金利の自由






政局に流されて、最近ではすっかり話題から遠ざかってしまった感もあるが、ちょっと前には、貸金業の金利の上限規制の話題が盛んに議論されていた。その当時から、議論がxちょっとおかしいのではないか思われたのは、金利を規制するということは、即、市場原理を否定するコトにつながるという視点が欠落していた点である。

金利というのは、もっとも市場に連動している指標である。それは、純粋に需給で決まる。お金に対する需要に連動し、、金利は上がったり下がったりする。まさに、資金に関して自由競争が実現しているからこそ、金利がその市場の状況を反映している。金利規制は、資本主義の根幹にかかわる。貸金業法による、金利の上限規制は、社会主義、共産主義的政策である。

貸し手が多い状況、リスクが低い状況では、より低金利の貸し手が現れ、金利は下がる。借り手が多い状況、リスクが高い状況では、より高い金利を取らなくてはヘッジをかけられず、金利は上がる。市場の「見えざる手」による調整機能が、最も効果的にあらわれるのが、金利の世界である。そこに権力が横槍をいれるのは、自由主義の否定であり、計画経済と同じことだ。

最も、日本の「官」のシステムは、40年体制と呼ばれるように、極めて社会主義的な統制経済を指向し続けてきた。その制度疲労も限界まで来ているが、まだまだ日本式の「大きな政府」が「社会主義最後の楽園」であることは間違いない。そういう意味では、官僚が金利規制をしたがるのはわからないでもない。しかし、自由主義、資本主義を標榜する政党や政治家が、その先棒を担ぐのはいかがなものか。

国の基幹となる経済制度として資本主義を選択する以上、あらゆる市場で、常に自由競争が成り立つようにしておかなくてはならない。その中でも、金融市場の自由競争の指標ともいえる金利こそ、最も市場原理を尊重すべきモノである。このオキテの重要性がわからないようでは、市場原理、競争原理を語ることはできない。
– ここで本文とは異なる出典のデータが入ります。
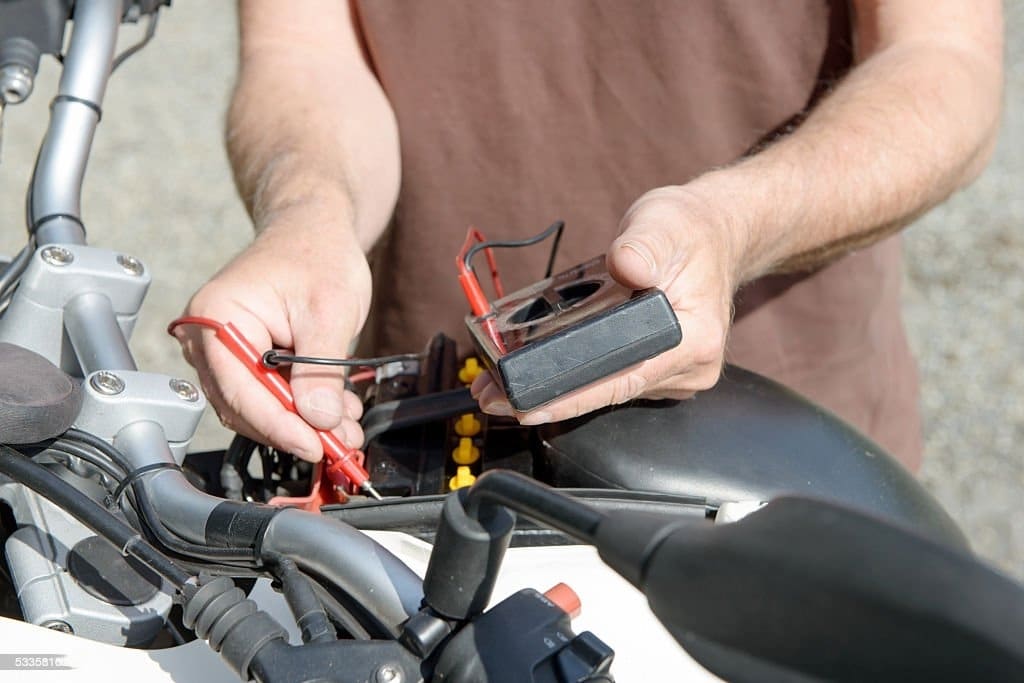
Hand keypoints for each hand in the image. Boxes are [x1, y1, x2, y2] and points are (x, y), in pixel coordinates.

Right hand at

所詮は、上っ面だけのエセ古典派にしかならない。

ハイリスクでも貸すヒトがいる。その一方で、ハイリターンでも借りるヒトがいる。このマッチングが取れるかどうかで、その金利が妥当かどうかが結果として決まる。返せないリスクが高くても、金が必要であり、すぐにでも借金したいという人は常にいる。このヒトに金を貸すためには、そのリスクにしおうリターンが得られなくては、誰も貸さなくなる。
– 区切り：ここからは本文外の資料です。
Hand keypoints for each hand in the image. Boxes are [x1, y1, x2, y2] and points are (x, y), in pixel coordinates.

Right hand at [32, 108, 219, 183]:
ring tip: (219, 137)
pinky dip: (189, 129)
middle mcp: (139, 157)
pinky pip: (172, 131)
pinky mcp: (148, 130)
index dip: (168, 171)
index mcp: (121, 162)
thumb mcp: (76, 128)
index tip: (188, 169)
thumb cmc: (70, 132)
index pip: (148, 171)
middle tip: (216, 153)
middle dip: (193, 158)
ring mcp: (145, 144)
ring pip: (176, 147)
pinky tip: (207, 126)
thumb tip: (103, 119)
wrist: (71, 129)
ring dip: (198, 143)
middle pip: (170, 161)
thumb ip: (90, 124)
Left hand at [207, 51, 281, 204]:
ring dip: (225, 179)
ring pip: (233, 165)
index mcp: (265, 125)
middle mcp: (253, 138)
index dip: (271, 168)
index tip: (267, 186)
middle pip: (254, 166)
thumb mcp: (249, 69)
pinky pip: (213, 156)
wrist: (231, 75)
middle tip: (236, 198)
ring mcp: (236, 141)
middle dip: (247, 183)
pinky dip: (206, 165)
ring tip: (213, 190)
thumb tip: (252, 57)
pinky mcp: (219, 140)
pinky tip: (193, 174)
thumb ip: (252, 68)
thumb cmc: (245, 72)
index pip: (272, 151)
金利を自由競争にしておけば、おのずとバランスが取れる点で均衡するのが、市場原理のいいところである。無謀な金利を取ろうと思っても、より低い金利で貸そうというヒトが現れれば、絵に描いた餅だ。より低い金利で借りようとしても、誰も貸してくれなければ、その金利は、そのヒトの信用レベルとつりあっていないということだ。

こと、金利の問題は、市場原理がすべてを解決する。もし、借金漬けになるヒトがいるコトが問題なら、その原因は、金利の高さではなく、借り手のマインドや良識にある。「給食代を踏み倒す」ではないが、借りた金は返さなくていい、と言わんばかりのヒトがいることのほうが問題である。その責任を、金利そのものに押し付けても、何の解決にもならないのは言うまでもない。